First out is best out. That is rock solid advice. Remus was something of a prophet, check out this from a post of his in 2013:
The schisms within the police over this, and between the populace and the police, are deepening proportionally. In DC’s mind the necessity for an open transformation is getting urgent. Look for a Night of the Long Knives during some crisis or another in the coming years, to purge rogue elements and promote efficiency, natch. Then look for trouble when the people understand the thin blue line has melded with the thick blue line and “protect and defend” means protecting and defending DC—from the people.
He called the Capitol “insurrection” back in 2013 and it is working precisely as planned.

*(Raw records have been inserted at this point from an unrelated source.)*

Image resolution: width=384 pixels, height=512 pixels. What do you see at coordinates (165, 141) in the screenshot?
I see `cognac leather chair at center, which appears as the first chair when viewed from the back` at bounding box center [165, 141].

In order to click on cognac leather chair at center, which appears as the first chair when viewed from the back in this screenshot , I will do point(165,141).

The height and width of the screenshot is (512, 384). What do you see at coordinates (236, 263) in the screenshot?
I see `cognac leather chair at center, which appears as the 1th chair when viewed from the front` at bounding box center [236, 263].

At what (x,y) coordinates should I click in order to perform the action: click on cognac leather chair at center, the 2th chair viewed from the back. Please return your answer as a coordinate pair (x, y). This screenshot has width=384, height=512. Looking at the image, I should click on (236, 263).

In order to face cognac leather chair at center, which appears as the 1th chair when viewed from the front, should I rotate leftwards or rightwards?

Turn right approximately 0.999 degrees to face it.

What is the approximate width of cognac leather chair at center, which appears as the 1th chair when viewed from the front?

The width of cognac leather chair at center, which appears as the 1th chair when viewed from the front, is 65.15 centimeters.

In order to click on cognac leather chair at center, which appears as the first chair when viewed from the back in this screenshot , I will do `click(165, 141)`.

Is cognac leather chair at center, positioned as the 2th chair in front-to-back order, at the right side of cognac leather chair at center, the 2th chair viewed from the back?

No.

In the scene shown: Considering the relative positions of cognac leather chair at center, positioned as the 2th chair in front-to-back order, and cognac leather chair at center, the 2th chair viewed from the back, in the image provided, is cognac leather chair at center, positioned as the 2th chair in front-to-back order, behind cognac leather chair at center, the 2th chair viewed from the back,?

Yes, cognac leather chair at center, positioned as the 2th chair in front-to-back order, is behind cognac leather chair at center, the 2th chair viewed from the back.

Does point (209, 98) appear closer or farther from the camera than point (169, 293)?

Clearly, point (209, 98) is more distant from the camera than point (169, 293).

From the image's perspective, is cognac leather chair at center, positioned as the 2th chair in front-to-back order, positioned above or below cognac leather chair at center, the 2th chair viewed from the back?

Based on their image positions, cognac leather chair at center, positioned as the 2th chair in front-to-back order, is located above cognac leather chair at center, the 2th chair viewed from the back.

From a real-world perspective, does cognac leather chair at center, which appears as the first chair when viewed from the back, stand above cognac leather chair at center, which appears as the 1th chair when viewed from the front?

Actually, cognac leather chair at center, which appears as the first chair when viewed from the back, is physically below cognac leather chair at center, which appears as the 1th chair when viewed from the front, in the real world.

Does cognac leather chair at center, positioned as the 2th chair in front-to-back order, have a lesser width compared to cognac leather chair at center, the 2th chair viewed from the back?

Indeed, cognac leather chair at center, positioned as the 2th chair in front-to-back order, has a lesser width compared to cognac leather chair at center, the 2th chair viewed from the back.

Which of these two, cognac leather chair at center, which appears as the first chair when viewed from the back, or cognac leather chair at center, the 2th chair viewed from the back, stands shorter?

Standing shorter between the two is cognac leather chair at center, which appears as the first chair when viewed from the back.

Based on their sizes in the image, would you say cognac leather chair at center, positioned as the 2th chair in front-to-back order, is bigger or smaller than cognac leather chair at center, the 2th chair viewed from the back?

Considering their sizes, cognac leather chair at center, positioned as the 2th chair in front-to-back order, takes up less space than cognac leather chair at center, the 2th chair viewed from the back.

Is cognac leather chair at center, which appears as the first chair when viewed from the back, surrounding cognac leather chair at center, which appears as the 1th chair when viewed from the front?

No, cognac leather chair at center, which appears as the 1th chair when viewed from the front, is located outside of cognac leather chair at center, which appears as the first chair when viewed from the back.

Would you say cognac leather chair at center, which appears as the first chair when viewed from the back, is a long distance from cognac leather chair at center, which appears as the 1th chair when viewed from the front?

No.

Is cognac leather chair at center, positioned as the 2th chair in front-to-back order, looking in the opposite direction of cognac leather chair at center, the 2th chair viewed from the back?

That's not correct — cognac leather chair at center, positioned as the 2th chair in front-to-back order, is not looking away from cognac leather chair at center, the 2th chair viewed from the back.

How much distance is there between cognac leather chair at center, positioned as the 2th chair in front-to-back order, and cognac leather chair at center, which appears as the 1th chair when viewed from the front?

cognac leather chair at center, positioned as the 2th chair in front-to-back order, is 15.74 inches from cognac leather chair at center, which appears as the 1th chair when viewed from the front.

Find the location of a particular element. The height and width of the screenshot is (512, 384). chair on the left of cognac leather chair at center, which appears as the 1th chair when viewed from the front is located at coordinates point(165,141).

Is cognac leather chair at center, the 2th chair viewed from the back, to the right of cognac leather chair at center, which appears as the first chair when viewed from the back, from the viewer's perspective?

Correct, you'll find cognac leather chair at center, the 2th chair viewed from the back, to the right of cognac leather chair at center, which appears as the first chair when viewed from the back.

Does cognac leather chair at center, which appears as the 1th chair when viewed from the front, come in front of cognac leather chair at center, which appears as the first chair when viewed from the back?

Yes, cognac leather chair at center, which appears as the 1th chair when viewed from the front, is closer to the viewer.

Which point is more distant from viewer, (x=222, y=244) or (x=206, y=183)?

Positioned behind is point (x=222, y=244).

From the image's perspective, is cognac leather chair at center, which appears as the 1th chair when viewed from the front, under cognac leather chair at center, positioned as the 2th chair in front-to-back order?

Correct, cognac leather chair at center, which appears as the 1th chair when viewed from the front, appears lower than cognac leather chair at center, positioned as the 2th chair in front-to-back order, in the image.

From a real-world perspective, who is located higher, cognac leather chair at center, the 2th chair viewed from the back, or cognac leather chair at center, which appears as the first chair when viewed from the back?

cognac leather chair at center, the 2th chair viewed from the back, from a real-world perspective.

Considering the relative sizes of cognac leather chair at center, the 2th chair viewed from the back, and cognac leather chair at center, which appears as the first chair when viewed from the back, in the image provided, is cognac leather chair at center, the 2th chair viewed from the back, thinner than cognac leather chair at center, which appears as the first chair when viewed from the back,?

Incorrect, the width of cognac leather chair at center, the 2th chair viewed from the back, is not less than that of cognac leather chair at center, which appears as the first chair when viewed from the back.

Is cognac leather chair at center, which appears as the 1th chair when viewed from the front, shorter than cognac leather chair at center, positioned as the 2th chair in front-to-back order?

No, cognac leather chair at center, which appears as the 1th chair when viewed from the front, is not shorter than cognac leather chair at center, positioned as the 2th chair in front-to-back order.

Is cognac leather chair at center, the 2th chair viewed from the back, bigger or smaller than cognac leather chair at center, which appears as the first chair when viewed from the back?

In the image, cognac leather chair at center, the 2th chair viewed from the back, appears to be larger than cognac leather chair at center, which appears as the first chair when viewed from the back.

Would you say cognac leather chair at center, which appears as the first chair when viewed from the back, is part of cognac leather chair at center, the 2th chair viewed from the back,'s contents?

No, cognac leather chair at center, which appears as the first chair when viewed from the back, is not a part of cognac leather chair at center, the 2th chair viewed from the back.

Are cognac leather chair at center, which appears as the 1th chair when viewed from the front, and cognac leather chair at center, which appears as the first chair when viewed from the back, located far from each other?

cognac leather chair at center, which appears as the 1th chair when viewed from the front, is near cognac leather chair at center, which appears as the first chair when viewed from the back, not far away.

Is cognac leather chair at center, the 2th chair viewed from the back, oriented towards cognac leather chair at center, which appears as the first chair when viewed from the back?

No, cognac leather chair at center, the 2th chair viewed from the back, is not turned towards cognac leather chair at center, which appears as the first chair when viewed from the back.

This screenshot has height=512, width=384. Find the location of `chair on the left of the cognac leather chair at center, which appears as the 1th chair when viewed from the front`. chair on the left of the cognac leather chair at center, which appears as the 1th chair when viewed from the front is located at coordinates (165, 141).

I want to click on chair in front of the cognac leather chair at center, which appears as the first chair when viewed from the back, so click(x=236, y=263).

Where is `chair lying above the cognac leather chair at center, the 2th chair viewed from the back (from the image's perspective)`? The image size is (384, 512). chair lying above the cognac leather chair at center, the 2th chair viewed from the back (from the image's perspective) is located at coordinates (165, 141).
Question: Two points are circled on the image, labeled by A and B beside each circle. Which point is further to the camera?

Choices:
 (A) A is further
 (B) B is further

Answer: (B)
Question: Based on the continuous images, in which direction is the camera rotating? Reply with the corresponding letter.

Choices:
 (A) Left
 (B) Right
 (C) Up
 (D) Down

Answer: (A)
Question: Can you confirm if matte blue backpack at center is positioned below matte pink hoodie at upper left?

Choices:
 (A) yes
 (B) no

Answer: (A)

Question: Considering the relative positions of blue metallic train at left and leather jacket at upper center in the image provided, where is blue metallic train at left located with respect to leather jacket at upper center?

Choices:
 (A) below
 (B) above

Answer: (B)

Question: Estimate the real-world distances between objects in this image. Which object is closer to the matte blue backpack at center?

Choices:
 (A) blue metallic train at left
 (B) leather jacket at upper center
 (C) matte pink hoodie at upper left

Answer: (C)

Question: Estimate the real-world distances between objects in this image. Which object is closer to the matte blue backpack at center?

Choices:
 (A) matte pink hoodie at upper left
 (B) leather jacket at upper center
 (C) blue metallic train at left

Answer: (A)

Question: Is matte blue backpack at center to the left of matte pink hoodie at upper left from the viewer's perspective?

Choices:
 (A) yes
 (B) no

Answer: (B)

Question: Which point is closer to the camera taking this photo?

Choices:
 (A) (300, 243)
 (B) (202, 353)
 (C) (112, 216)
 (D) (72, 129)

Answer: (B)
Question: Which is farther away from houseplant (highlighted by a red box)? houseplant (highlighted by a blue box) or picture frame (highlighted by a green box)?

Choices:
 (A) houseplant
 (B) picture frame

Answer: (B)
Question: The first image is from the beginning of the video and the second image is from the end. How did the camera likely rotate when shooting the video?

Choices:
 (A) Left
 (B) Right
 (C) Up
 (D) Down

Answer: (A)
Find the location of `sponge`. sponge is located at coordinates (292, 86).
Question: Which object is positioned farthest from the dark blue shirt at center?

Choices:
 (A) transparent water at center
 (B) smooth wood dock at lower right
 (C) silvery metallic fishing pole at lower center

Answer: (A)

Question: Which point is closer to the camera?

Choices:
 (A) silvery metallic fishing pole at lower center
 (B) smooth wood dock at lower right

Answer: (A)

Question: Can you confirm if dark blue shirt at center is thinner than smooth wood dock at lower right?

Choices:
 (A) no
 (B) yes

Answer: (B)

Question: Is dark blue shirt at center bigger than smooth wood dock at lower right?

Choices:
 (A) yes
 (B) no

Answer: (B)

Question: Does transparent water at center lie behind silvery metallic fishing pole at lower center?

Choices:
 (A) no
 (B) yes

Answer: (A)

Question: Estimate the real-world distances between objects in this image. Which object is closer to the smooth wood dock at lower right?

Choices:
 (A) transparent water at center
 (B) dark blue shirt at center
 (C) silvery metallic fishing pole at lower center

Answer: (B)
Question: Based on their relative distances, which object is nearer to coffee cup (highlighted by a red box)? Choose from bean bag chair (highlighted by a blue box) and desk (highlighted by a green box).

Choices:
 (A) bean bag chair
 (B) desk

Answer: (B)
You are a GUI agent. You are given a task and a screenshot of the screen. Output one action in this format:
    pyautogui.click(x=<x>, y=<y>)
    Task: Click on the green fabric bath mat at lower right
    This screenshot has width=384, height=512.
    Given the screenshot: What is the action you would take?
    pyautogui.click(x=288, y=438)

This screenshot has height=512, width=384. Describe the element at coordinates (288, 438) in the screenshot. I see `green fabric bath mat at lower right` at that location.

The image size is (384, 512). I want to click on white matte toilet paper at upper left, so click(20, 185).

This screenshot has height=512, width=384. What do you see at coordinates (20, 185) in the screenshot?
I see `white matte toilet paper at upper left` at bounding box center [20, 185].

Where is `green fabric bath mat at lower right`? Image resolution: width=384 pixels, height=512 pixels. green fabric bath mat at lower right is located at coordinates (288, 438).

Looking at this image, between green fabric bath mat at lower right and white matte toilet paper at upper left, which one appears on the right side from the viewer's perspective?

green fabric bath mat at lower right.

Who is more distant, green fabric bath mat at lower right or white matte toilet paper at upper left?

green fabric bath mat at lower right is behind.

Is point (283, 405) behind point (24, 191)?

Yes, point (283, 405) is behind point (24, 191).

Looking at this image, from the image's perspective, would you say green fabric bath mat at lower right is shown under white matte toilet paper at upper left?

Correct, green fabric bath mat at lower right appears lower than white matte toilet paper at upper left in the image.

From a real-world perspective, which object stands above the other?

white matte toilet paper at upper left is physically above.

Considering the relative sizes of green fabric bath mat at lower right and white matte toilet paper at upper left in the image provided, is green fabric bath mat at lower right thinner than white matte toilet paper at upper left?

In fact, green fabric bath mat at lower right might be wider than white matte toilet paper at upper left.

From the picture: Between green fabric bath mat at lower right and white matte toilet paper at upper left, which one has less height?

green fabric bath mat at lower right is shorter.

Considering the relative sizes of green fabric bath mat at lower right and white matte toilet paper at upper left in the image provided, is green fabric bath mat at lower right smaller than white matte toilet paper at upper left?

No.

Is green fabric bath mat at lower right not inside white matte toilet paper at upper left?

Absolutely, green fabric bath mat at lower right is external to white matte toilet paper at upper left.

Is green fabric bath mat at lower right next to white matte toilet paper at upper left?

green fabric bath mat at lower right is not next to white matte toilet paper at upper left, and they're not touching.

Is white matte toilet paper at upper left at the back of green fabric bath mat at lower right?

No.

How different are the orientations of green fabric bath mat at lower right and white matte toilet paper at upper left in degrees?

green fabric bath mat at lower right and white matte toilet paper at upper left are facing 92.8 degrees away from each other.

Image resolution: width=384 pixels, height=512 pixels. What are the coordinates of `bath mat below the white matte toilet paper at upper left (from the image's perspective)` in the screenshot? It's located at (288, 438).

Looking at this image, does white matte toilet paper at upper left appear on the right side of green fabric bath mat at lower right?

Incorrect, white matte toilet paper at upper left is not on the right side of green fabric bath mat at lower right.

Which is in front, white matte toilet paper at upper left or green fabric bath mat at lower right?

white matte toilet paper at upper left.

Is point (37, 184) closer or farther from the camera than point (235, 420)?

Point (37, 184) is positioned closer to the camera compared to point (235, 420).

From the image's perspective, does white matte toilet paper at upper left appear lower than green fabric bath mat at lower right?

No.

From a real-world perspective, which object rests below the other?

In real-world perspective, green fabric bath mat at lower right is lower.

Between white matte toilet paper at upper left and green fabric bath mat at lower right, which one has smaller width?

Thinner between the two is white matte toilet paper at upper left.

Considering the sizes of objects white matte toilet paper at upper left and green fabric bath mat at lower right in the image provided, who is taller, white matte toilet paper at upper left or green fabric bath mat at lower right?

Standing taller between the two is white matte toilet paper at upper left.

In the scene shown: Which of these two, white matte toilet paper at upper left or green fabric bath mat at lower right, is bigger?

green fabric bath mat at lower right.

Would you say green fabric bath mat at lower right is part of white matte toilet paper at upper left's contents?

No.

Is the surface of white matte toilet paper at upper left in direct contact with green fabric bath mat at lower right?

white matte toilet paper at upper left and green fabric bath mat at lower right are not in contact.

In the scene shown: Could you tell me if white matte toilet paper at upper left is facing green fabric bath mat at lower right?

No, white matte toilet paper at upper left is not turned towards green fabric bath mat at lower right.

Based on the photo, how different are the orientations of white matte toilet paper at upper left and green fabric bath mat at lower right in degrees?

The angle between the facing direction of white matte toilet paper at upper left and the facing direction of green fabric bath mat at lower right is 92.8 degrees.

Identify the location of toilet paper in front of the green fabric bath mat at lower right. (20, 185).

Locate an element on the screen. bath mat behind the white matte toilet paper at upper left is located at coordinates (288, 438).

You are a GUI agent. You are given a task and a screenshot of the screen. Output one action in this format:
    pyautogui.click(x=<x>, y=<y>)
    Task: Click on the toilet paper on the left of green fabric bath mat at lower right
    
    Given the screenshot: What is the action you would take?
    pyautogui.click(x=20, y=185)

A lot of people who have their heads in the sand, or up their ass, are going to be caught up in something bad. Maybe they can hold up their 401k statement to shield them from bullets. They have refused to see what is happening and it is going to cost many of them dearly and some of them lethally.
No job, no benefits package, no proximity to stores or restaurants is worth dying over. I have very little sympathy for the people with the means to get clear who refuse to do so. This isn’t the country your grandparents grew up in, it is a very different place full of very different people. Expecting those people to act like people from the 1950s is foolish and possibly deadly.
Realtors in the Minneapolis area are about to get really busy trying to sell property in burning neighborhoods….
knocked that one out of the park IMO. They willful blindness of many to NOT SEE the obvious in front of their eyes is very strange. That country we all grew up in? it's dead, it's not coming back. the sooner you get your mind around that, the faster it all makes a lot more sense.
Packed up the family and moved last year. Maybe the job continues from home, maybe not, could never get a commitment. I don't care. I'm gone. And i wasn't in what anyone would call inner city. (but, as you point out, the burbs are going to burn too).
Everyone was happy to mouth the meme of "freedom isn't free". But now it's here and that's what it means. You're going to have to make some choices.
I really like the "first out, best out".
Also I really miss Remus. I found him late and yet his words hit so close to home. TBF though I bet he's glad to miss clown world.
I wonder if he knew how many people he impacted? But yeah, we all have to make choices and choosing to not make a decision is still a choice that has consequences. I would like to be father away than we are but there are many miles of choice suburbs before you start getting near us and at least out here if we have to cap someone, we can just feed them to the pigs.
Ran away from Houston and never missed it a second.